A solar-powered milking machine, which in used to draw milk from cows in an efficient manner. 

India is the world’s largest milk producer, where 80 per cent of milk is produced by small and marginal farmers. Also, dairy farming provides secondary income to 80-90 million farmers in the country, and is also a good source of manure. But the quality of milk yield in India is inferior compared to other dairy-producing countries, in large part due to a lack of skilled workforce and investment in technology.

As farmers often rely on electricity, which can be erratic, solar power is being promoted as a reliable replacement for the future, which will also help power the machines, resulting in good yield and improved livelihoods. With farmers being involved in varied agricultural activities, it is important that milking of cattle be carried out with minimal effort, for which these solar-powered milking machines are essential. Apart from speeding up milking process, these machines also provide back-up during power cuts, which spares them time for other productive activities, says Bhagwath.
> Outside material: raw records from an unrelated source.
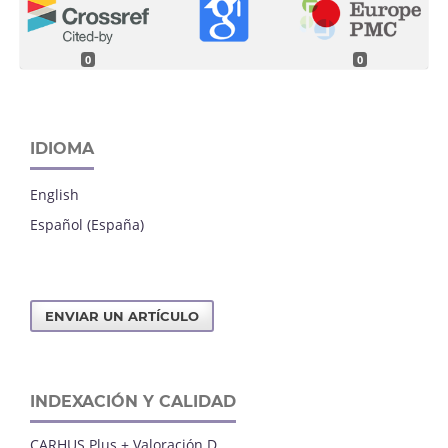
0
0
IDIOMA
English
Español (España)
ENVIAR UN ARTÍCULO
INDEXACIÓN Y CALIDAD
CARHUS Plus + Valoración D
Also, the solar-powered milking machine is reasonably priced. In fact, the cost of solar panels, two lights and the milking machines costs Rs 70,000, and a farmer can milk up to 20 cows. Banks and self-help groups provide suitable financial aid to procure these machines, he adds.
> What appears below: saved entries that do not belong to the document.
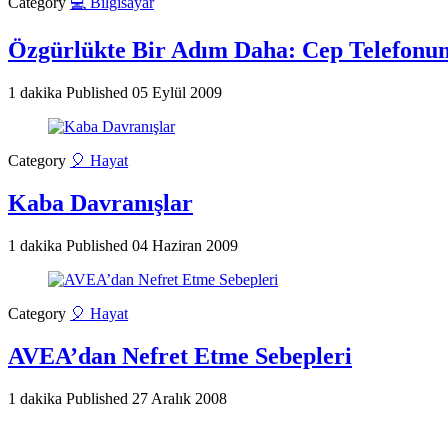
Category
💻 Bilgisayar
Özgürlükte Bir Adım Daha: Cep Telefon
1 dakika
Published
05 Eylül 2009
Category
🎈 Hayat
Kaba Davranışlar
1 dakika
Published
04 Haziran 2009
Category
🎈 Hayat
AVEA’dan Nefret Etme Sebepleri
1 dakika
Published
27 Aralık 2008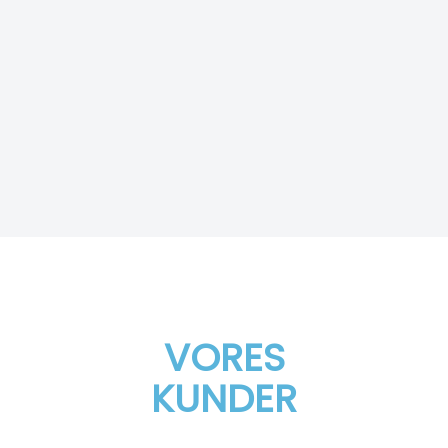
VORES
KUNDER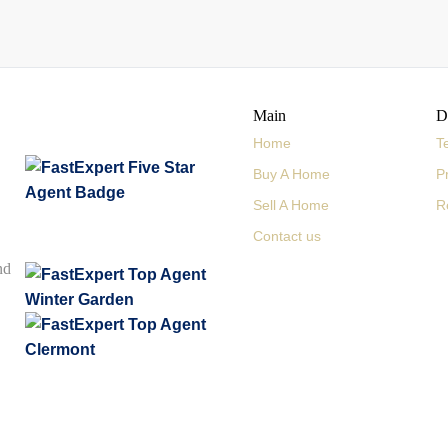
Main
D
Home
T
Buy A Home
P
Sell A Home
R
Contact us
nd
In all, 331 solar-powered milking machines have been distributed to farmers by SELCO, not only in Karnataka, but also in Tamil Nadu, Andhra Pradesh and Bihar. The aim is to promote the usage of devices driven by non-conventional and renewable sources of energy to intervene in agricultural and allied activities. The demand for these devices is picking up significantly, since the animals are also not harmed by their use, unlike from conventional electric-operated milking machines.The adoption of this innovation has assured good health – of the milk, the animal, and us.

Wider Reach

Presently, solar-powered milking machines are being used in several states, including Karnataka. There are 37 such machines in use in Belthangady and Mandya, followed by Kundapura (35), Hassan (25), and Chitradurga (15). This device is also in use at far-off Munger (Bihar), Tirupati, Madurai, Anantapur, Sholapur and Erode, outside Karnataka.